Si algunas no cierran la puerta del baño meses después porque están
acostumbradas a una vigilancia permanente, si las cronometran cuando están con
los hombres en su habitación según el servicio que tengan que darles, si los
carteles que ponen en algunos de esos pisos en lugar de recomendaciones
sanitarias indican todo lo contrario", recalca Rocío Mora.
"¿Cómo vamos a pedir que se regule la
situación laboral de estas mujeres? Sería tanto como pedir que se dé amparo
legal a una situación mafiosa", añade Mora.
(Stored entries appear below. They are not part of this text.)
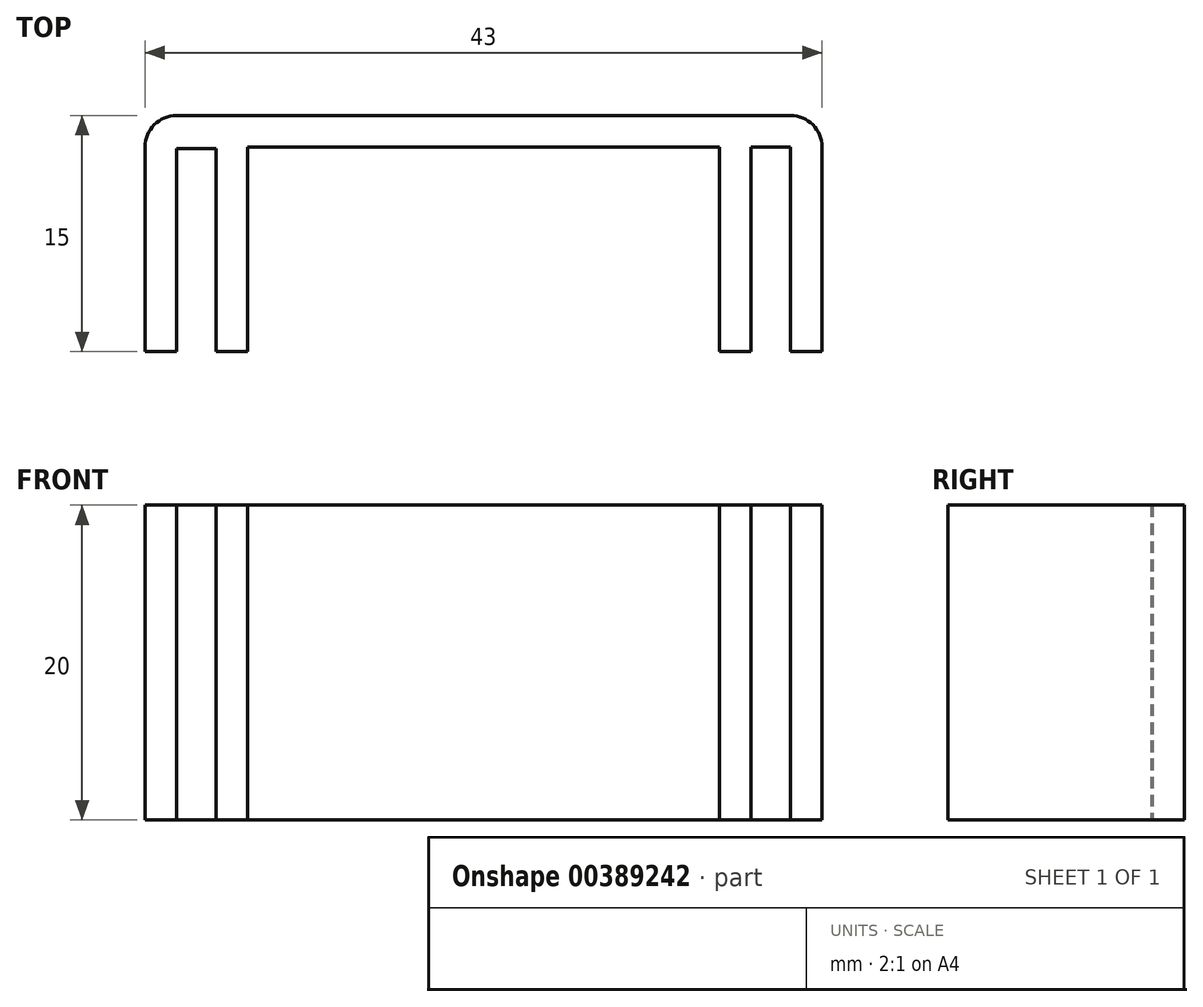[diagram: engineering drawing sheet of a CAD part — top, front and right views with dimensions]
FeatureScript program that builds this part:
annotation { "Feature Type Name" : "Feature", "Feature Type Description" : "" }
export const myFeature = defineFeature(function(context is Context, id is Id, definition is map)
    precondition{}
    {
        {
            var Q0;
            Q0=qCreatedBy(makeId("Top.planeOp"),FACE);
            var sketch = newSketch(context, id + "F0", { "sketchPlane" : qUnion([Q0])});
            skLineSegment(sketch, "E0.bottom", {"start": v(0, 0) * mm, "end": v(-2, 0) * mm});
            skLineSegment(sketch, "E0.top", {"start": v(0, 15) * mm, "end": v(-34, 15) * mm});
            skLineSegment(sketch, "E0.left", {"start": v(0, 0) * mm, "end": v(0, 13) * mm});
            skLineSegment(sketch, "E0.right", {"start": v(-34, 0) * mm, "end": v(-34, 12.9) * mm});
            skLineSegment(sketch, "E1", {"start": v(-36.5, 0) * mm, "end": v(-36.5, 12.9) * mm});
            skLineSegment(sketch, "E2", {"start": v(2.5, 13) * mm, "end": v(2.5, 0) * mm});
            skLineSegment(sketch, "E3.0", {"start": v(4.5, 15) * mm, "end": v(4.5, 0) * mm});
            skLineSegment(sketch, "E3.2", {"start": v(-38.5, 0) * mm, "end": v(-38.5, 15) * mm});
            skLineSegment(sketch, "E4", {"start": v(-36.5, 0) * mm, "end": v(-38.5, 0) * mm});
            skLineSegment(sketch, "E5", {"start": v(2.5, 0) * mm, "end": v(4.5, 0) * mm});
            skLineSegment(sketch, "E6.0", {"start": v(-2, 0) * mm, "end": v(-2, 13) * mm});
            skLineSegment(sketch, "E6.1", {"start": v(-2, 13) * mm, "end": v(-32, 13) * mm});
            skLineSegment(sketch, "E6.2", {"start": v(-32, 0) * mm, "end": v(-32, 13) * mm});
            skLineSegment(sketch, "E7", {"start": v(-27, 0) * mm, "end": v(-32, 0) * mm});
            skLineSegment(sketch, "E8", {"start": v(-34, 0) * mm, "end": v(-32, 0) * mm});
            skLineSegment(sketch, "E9", {"start": v(-2, 0) * mm, "end": v(0, 0) * mm});
            skLineSegment(sketch, "E10", {"start": v(-34, 12.9) * mm, "end": v(-36.5, 12.9) * mm});
            skLineSegment(sketch, "E11", {"start": v(-34, 15) * mm, "end": v(-36.5, 15) * mm});
            skLineSegment(sketch, "E12", {"start": v(0, 13) * mm, "end": v(2.5, 13) * mm});
            skLineSegment(sketch, "E13", {"start": v(0, 15) * mm, "end": v(2.5, 15) * mm});
            skLineSegment(sketch, "E14", {"start": v(2.5, 15) * mm, "end": v(4.5, 15) * mm});
            skLineSegment(sketch, "E15", {"start": v(-34, 15) * mm, "end": v(-38.5, 15) * mm});
            skLineSegment(sketch, "E16.trimOffspring", {"start": v(-27, 0) * mm, "end": v(-34, 0) * mm});
            skSolve(sketch);
        }
        {
            var Q0;
            Q0 = qSketchRegion(id + "F0", true);
            extrude(context, id + "F1", {"entities" : qUnion([Q0]), "depth" : 20 * mm, "offsetDistance" : 25 * mm});
        }
        {
            var Q0;
            Q0=makeQuery(id+"F1.opExtrude","SWEPT_EDGE",EDGE,{"disambiguationData":[OSD([sQuery(id+"F0.wireOp",EDGE,"E3.0"),sQuery(id+"F0.wireOp",EDGE,"E14")])]});
            var Q1;
            Q1=makeQuery(id+"F1.opExtrude","SWEPT_EDGE",EDGE,{"disambiguationData":[OSD([sQuery(id+"F0.wireOp",EDGE,"E3.2"),sQuery(id+"F0.wireOp",EDGE,"E15")])]});
            fillet(context, id + "F2", {"entities" : qUnion([Q0, Q1]), "radius" : 2 * mm, "tangentPropagation" : true, "allowEdgeOverflow" : false});
        }
    });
Apramp tiene dos pisos en
Madrid con 9 habitaciones cada uno y mucha falta de plazas para alojar a estas
mujeres que se atreven a dejarlo. Algunas de ellas trabajan como topos
para conseguir que otras abandonen también la prisión en la que están. A otras
les ofrecen talleres y colaboran con otras organizaciones para proporcionarles
algún trabajo, por lo general en el servicio doméstico o cuidando ancianos.
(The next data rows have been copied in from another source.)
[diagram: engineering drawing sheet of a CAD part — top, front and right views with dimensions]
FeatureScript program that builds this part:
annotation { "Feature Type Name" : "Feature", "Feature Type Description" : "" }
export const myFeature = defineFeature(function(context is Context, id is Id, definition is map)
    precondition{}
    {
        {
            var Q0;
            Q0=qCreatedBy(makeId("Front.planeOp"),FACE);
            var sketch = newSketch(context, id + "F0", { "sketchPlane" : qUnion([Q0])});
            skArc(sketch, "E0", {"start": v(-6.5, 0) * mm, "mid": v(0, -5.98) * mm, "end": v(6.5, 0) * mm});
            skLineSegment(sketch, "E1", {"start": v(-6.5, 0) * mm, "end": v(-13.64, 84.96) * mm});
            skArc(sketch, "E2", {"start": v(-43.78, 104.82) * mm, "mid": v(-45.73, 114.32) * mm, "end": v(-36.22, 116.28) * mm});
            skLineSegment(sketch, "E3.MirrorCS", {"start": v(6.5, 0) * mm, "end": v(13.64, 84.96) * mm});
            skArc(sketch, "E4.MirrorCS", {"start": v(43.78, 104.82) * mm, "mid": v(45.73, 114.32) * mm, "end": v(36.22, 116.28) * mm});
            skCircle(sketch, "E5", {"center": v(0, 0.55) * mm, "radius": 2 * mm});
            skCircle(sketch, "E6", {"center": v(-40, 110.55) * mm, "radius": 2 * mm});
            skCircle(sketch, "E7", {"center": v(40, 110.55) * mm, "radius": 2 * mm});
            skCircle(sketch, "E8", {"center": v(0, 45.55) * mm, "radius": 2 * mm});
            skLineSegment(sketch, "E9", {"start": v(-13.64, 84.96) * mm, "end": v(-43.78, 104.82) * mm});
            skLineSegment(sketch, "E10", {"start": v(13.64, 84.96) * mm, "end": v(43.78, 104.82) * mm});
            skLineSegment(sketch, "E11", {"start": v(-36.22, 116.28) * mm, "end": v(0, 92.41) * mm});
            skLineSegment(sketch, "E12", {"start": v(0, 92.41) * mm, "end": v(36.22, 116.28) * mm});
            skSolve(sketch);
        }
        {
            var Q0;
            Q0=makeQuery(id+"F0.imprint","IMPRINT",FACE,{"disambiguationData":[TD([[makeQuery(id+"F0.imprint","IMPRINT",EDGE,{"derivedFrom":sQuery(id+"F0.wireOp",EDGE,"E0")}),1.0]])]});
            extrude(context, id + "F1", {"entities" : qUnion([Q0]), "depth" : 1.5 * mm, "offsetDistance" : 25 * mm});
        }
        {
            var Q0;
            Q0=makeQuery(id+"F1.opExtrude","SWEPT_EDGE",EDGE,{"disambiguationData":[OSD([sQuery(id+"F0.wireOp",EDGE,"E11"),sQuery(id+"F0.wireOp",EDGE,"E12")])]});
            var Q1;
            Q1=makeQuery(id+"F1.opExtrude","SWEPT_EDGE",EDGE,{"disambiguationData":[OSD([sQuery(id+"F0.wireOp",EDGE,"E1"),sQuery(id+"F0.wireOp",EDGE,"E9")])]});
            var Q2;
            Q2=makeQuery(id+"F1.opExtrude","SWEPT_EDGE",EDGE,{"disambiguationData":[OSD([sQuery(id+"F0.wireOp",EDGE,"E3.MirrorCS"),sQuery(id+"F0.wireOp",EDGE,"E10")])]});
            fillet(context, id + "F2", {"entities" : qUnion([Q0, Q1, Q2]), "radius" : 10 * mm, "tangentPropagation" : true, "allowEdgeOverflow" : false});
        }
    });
Pero la labor de documentarlas es ardua y eso es lo primero que tienen que
hacer y para lo que piden ayuda a la administración. "No son inmigrantes
ilegales a quienes repatriar, son víctimas".
En toda Europa hay cuatro modelos para
legislar sobre la prostitución. Los más prohibicionistas penalizan a los que
compran y a los que venden sexo y esos son el 60% de los países, con un caso
aislado, Suecia, que solo multa a los clientes. Otros tienen regulada la
situación, con ciertos derechos laborales y obligaciones sanitarias, pero eso
deja aparte a las que no tienen papeles, que, según las cifras, son las más. En
otro grupo están los que llaman abolicionistas, como España, aunque en la
práctica se traduce en políticas de no intervención. La situación en España es
alegal. Y hay lo que se llama nuevo abolicionismo que sería el caso Italiano,
similar al enfoque español. Pero eso ha cambiado recientemente hacia un
prohibicionismo total, que impide ejercer en la calle.
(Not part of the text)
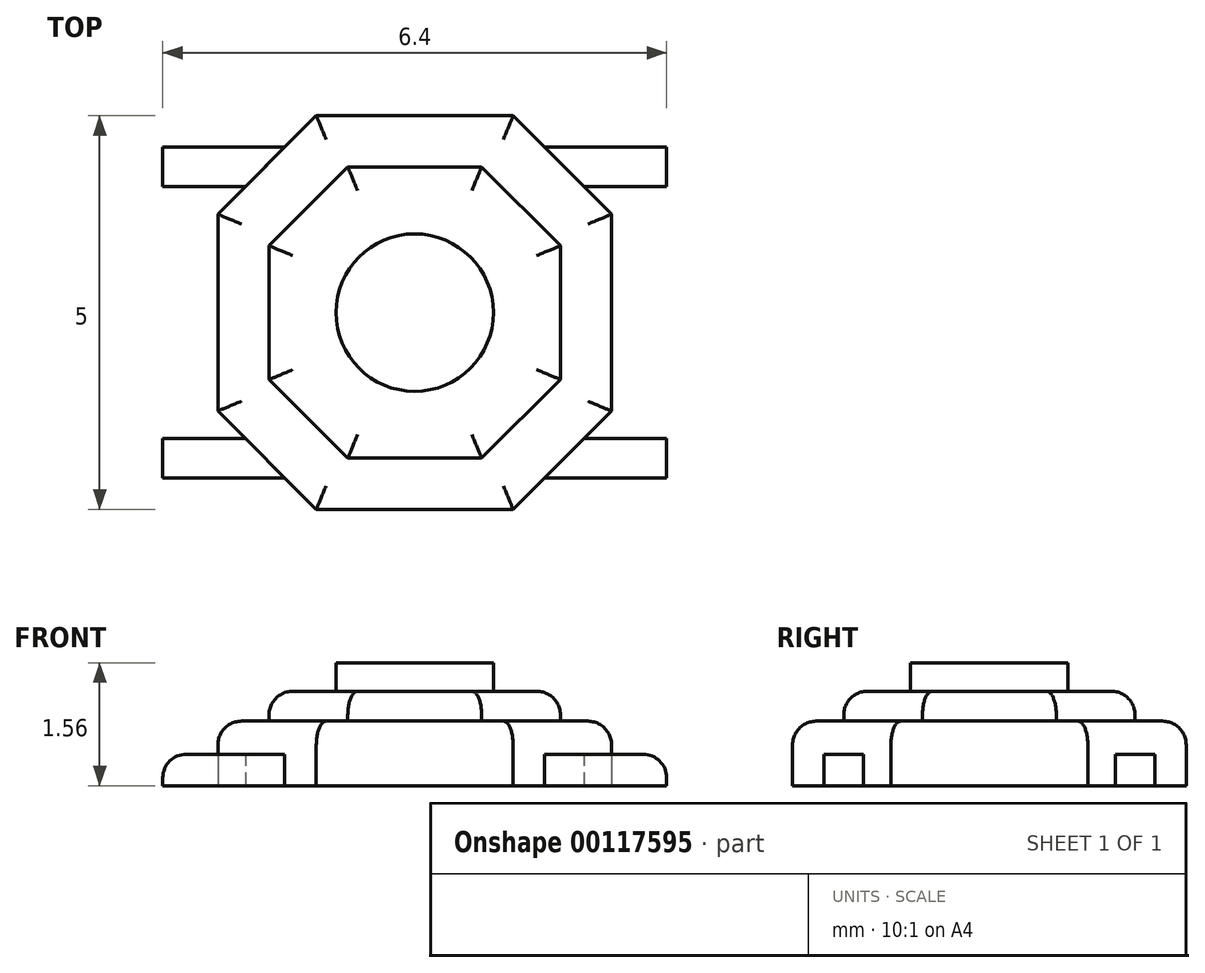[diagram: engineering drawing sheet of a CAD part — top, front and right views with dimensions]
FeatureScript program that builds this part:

Las abolicionistas en España tienen una
certeza firme: se trata de víctimas de mafias y hay que acabar con ello y
permitirles a estas mujeres otra vida. Pero las regulacionistas afirman que
campañas como la del Ayuntamiento de Sevilla, que ataca a los clientes de la
prostitución -"¿Tan poco vales que tienes que pagar?", rezan las
vallas publicitarias- no hacen sino estigmatizar más a las prostitutas, como
"si fueran ellas las que no valen nada", dice Garaizabal. "Si no
hay anuncios en la prensa muchas perderán sus trabajos". Los clientes a
veces son fundamentales para detectar cuando hay trata, dicen en Hetaira. Esta
asociación no fue invitada a la reunión de ayer en el Ministerio de Igualdad
con ONG que trabajan con prostitutas. "No quieren oír que en los países
donde se ha regulado la prostitución tienen menos cabida las mafias".